DRM_IOCTL_QAIC_PERF_STATS_BO
  This IOCTL allows userspace to collect performance statistics on the most
  recent execution of a BO. This allows userspace to construct an end to end
  timeline of the BO processing for a performance analysis.

DRM_IOCTL_QAIC_PART_DEV
  This IOCTL allows userspace to request a duplicate "shadow device". This extra
  accelN device is associated with a specific partition of resources on the
  AIC100 device and can be used for limiting a process to some subset of
  resources.

DRM_IOCTL_QAIC_DETACH_SLICE_BO
  This IOCTL allows userspace to remove the slicing information from a BO that
  was originally provided by a call to DRM_IOCTL_QAIC_ATTACH_SLICE_BO. This
  is the inverse of DRM_IOCTL_QAIC_ATTACH_SLICE_BO. The BO must be idle for
  DRM_IOCTL_QAIC_DETACH_SLICE_BO to be called. After a successful detach slice
  operation the BO may have new slicing information attached with a new call
  to DRM_IOCTL_QAIC_ATTACH_SLICE_BO. After detach slice, the BO cannot be
  executed until after a new attach slice operation. Combining attach slice
  and detach slice calls allows userspace to use a BO with multiple workloads.

Userspace Client Isolation
==========================

AIC100 supports multiple clients. Multiple DBCs can be consumed by a single
client, and multiple clients can each consume one or more DBCs. Workloads
may contain sensitive information therefore only the client that owns the
workload should be allowed to interface with the DBC.

Clients are identified by the instance associated with their open(). A client
may only use memory they allocate, and DBCs that are assigned to their
workloads. Attempts to access resources assigned to other clients will be
rejected.

Module parameters
=================

QAIC supports the following module parameters:

**datapath_polling (bool)**

Configures QAIC to use a polling thread for datapath events instead of relying
on the device interrupts. Useful for platforms with broken multiMSI. Must be
set at QAIC driver initialization. Default is 0 (off).

**mhi_timeout_ms (unsigned int)**

Sets the timeout value for MHI operations in milliseconds (ms).
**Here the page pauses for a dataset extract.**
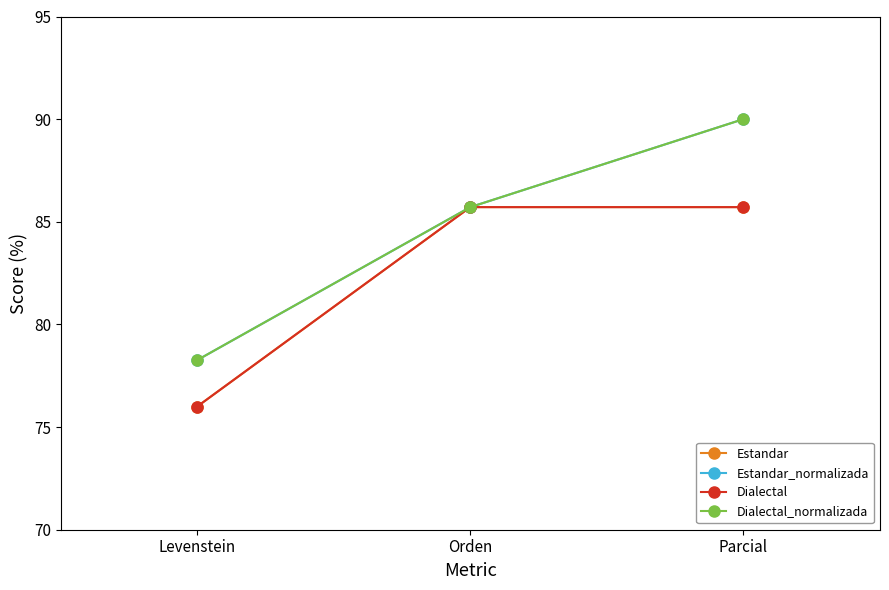

Is this an area chart (filled region under the line)?

No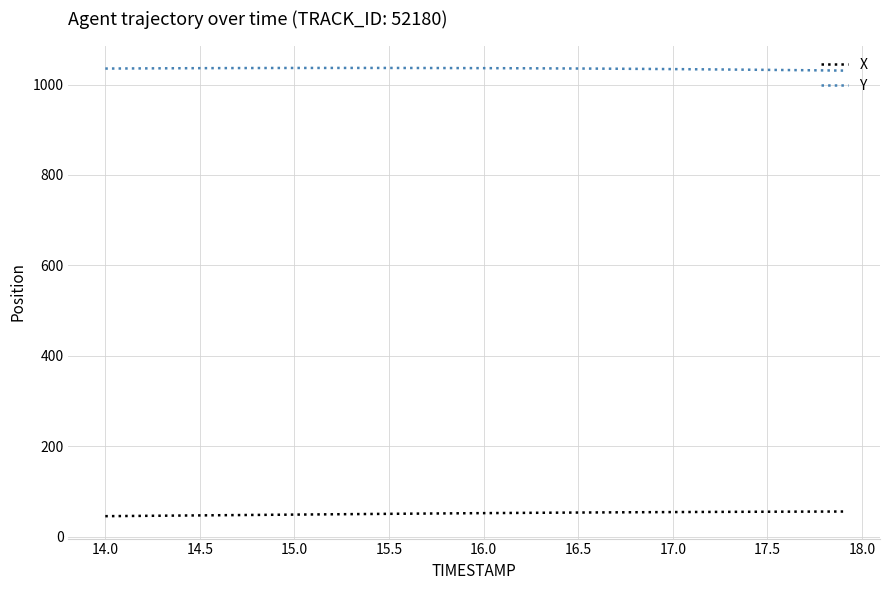

Which series has the largest total across all categories?

Y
Must be set
at the time the driver detects a device. Default is 2000 (2 seconds).

**control_resp_timeout_s (unsigned int)**

Sets the timeout value for QSM responses to NNC messages in seconds (s). Must
be set at the time the driver is sending a request to QSM. Default is 60 (one
minute).

**wait_exec_default_timeout_ms (unsigned int)**

Sets the default timeout for the wait_exec ioctl in milliseconds (ms). Must be
set prior to the waic_exec ioctl call. A value specified in the ioctl call
overrides this for that call. Default is 5000 (5 seconds).

**datapath_poll_interval_us (unsigned int)**

Sets the polling interval in microseconds (us) when datapath polling is active.
Takes effect at the next polling interval. Default is 100 (100 us).

**timesync_delay_ms (unsigned int)**

Sets the time interval in milliseconds (ms) between two consecutive timesync
operations. Default is 1000 (1000 ms).